Items from a data source:

***

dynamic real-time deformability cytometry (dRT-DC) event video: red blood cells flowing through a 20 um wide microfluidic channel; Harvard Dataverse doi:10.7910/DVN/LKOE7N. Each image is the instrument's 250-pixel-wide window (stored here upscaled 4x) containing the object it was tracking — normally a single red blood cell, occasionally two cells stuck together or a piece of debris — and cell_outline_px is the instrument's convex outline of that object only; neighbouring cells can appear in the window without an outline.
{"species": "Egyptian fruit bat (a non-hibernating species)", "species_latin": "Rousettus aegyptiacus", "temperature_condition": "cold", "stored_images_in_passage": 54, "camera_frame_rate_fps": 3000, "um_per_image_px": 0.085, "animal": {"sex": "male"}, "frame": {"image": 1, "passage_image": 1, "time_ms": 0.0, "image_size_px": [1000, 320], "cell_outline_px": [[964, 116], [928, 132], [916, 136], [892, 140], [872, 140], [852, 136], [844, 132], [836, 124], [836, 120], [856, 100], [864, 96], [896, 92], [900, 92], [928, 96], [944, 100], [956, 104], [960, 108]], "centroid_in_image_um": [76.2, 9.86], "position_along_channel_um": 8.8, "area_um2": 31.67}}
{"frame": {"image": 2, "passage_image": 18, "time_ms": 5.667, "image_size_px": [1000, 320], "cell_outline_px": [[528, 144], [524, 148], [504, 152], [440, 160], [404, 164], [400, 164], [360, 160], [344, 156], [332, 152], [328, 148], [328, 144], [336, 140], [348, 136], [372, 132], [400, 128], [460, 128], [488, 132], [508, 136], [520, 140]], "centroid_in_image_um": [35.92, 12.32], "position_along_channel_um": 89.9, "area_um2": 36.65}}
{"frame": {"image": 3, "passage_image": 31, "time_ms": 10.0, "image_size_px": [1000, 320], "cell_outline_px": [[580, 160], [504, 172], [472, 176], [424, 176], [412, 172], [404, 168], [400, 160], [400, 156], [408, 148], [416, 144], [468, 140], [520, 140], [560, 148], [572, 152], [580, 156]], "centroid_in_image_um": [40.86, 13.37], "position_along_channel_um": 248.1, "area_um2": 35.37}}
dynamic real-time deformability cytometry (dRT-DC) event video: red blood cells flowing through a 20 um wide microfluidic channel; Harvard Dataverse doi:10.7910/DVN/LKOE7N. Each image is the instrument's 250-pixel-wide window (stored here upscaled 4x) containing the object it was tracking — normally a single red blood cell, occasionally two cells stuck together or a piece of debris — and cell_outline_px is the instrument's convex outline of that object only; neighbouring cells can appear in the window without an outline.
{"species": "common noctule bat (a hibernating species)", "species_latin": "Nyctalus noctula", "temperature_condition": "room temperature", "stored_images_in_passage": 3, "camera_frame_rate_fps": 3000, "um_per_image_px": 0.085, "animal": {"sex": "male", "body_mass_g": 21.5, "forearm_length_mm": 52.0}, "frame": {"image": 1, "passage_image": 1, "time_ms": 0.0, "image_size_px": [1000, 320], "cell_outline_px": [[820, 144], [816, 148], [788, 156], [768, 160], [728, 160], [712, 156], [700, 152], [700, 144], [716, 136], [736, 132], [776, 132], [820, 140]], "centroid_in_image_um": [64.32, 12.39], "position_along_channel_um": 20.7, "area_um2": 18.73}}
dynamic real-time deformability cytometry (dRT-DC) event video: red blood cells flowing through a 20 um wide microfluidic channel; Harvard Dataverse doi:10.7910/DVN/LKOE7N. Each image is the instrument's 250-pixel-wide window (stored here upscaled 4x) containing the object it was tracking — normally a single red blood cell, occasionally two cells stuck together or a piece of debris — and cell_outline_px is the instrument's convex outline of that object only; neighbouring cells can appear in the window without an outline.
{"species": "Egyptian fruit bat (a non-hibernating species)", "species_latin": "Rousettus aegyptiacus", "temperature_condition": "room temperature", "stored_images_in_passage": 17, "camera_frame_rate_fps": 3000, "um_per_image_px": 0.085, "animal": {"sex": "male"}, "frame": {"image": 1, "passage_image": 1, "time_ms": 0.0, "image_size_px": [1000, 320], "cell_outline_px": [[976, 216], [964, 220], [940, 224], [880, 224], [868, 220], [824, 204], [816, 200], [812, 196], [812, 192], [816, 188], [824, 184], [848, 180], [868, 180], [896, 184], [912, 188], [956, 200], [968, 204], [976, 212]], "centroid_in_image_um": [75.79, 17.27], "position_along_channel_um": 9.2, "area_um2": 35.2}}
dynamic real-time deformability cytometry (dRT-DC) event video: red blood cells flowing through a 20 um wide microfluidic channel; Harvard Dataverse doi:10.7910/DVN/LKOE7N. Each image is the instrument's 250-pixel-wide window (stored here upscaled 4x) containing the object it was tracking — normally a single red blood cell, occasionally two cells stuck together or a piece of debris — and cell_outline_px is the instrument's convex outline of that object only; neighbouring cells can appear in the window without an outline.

***

What to do:
Retype the records above exactly.

Task output:
dynamic real-time deformability cytometry (dRT-DC) event video: red blood cells flowing through a 20 um wide microfluidic channel; Harvard Dataverse doi:10.7910/DVN/LKOE7N. Each image is the instrument's 250-pixel-wide window (stored here upscaled 4x) containing the object it was tracking — normally a single red blood cell, occasionally two cells stuck together or a piece of debris — and cell_outline_px is the instrument's convex outline of that object only; neighbouring cells can appear in the window without an outline.
{"species": "Egyptian fruit bat (a non-hibernating species)", "species_latin": "Rousettus aegyptiacus", "temperature_condition": "cold", "stored_images_in_passage": 54, "camera_frame_rate_fps": 3000, "um_per_image_px": 0.085, "animal": {"sex": "male"}, "frame": {"image": 1, "passage_image": 1, "time_ms": 0.0, "image_size_px": [1000, 320], "cell_outline_px": [[964, 116], [928, 132], [916, 136], [892, 140], [872, 140], [852, 136], [844, 132], [836, 124], [836, 120], [856, 100], [864, 96], [896, 92], [900, 92], [928, 96], [944, 100], [956, 104], [960, 108]], "centroid_in_image_um": [76.2, 9.86], "position_along_channel_um": 8.8, "area_um2": 31.67}}
{"frame": {"image": 2, "passage_image": 18, "time_ms": 5.667, "image_size_px": [1000, 320], "cell_outline_px": [[528, 144], [524, 148], [504, 152], [440, 160], [404, 164], [400, 164], [360, 160], [344, 156], [332, 152], [328, 148], [328, 144], [336, 140], [348, 136], [372, 132], [400, 128], [460, 128], [488, 132], [508, 136], [520, 140]], "centroid_in_image_um": [35.92, 12.32], "position_along_channel_um": 89.9, "area_um2": 36.65}}
{"frame": {"image": 3, "passage_image": 31, "time_ms": 10.0, "image_size_px": [1000, 320], "cell_outline_px": [[580, 160], [504, 172], [472, 176], [424, 176], [412, 172], [404, 168], [400, 160], [400, 156], [408, 148], [416, 144], [468, 140], [520, 140], [560, 148], [572, 152], [580, 156]], "centroid_in_image_um": [40.86, 13.37], "position_along_channel_um": 248.1, "area_um2": 35.37}}
dynamic real-time deformability cytometry (dRT-DC) event video: red blood cells flowing through a 20 um wide microfluidic channel; Harvard Dataverse doi:10.7910/DVN/LKOE7N. Each image is the instrument's 250-pixel-wide window (stored here upscaled 4x) containing the object it was tracking — normally a single red blood cell, occasionally two cells stuck together or a piece of debris — and cell_outline_px is the instrument's convex outline of that object only; neighbouring cells can appear in the window without an outline.
{"species": "common noctule bat (a hibernating species)", "species_latin": "Nyctalus noctula", "temperature_condition": "room temperature", "stored_images_in_passage": 3, "camera_frame_rate_fps": 3000, "um_per_image_px": 0.085, "animal": {"sex": "male", "body_mass_g": 21.5, "forearm_length_mm": 52.0}, "frame": {"image": 1, "passage_image": 1, "time_ms": 0.0, "image_size_px": [1000, 320], "cell_outline_px": [[820, 144], [816, 148], [788, 156], [768, 160], [728, 160], [712, 156], [700, 152], [700, 144], [716, 136], [736, 132], [776, 132], [820, 140]], "centroid_in_image_um": [64.32, 12.39], "position_along_channel_um": 20.7, "area_um2": 18.73}}
dynamic real-time deformability cytometry (dRT-DC) event video: red blood cells flowing through a 20 um wide microfluidic channel; Harvard Dataverse doi:10.7910/DVN/LKOE7N. Each image is the instrument's 250-pixel-wide window (stored here upscaled 4x) containing the object it was tracking — normally a single red blood cell, occasionally two cells stuck together or a piece of debris — and cell_outline_px is the instrument's convex outline of that object only; neighbouring cells can appear in the window without an outline.
{"species": "Egyptian fruit bat (a non-hibernating species)", "species_latin": "Rousettus aegyptiacus", "temperature_condition": "room temperature", "stored_images_in_passage": 17, "camera_frame_rate_fps": 3000, "um_per_image_px": 0.085, "animal": {"sex": "male"}, "frame": {"image": 1, "passage_image": 1, "time_ms": 0.0, "image_size_px": [1000, 320], "cell_outline_px": [[976, 216], [964, 220], [940, 224], [880, 224], [868, 220], [824, 204], [816, 200], [812, 196], [812, 192], [816, 188], [824, 184], [848, 180], [868, 180], [896, 184], [912, 188], [956, 200], [968, 204], [976, 212]], "centroid_in_image_um": [75.79, 17.27], "position_along_channel_um": 9.2, "area_um2": 35.2}}
dynamic real-time deformability cytometry (dRT-DC) event video: red blood cells flowing through a 20 um wide microfluidic channel; Harvard Dataverse doi:10.7910/DVN/LKOE7N. Each image is the instrument's 250-pixel-wide window (stored here upscaled 4x) containing the object it was tracking — normally a single red blood cell, occasionally two cells stuck together or a piece of debris — and cell_outline_px is the instrument's convex outline of that object only; neighbouring cells can appear in the window without an outline.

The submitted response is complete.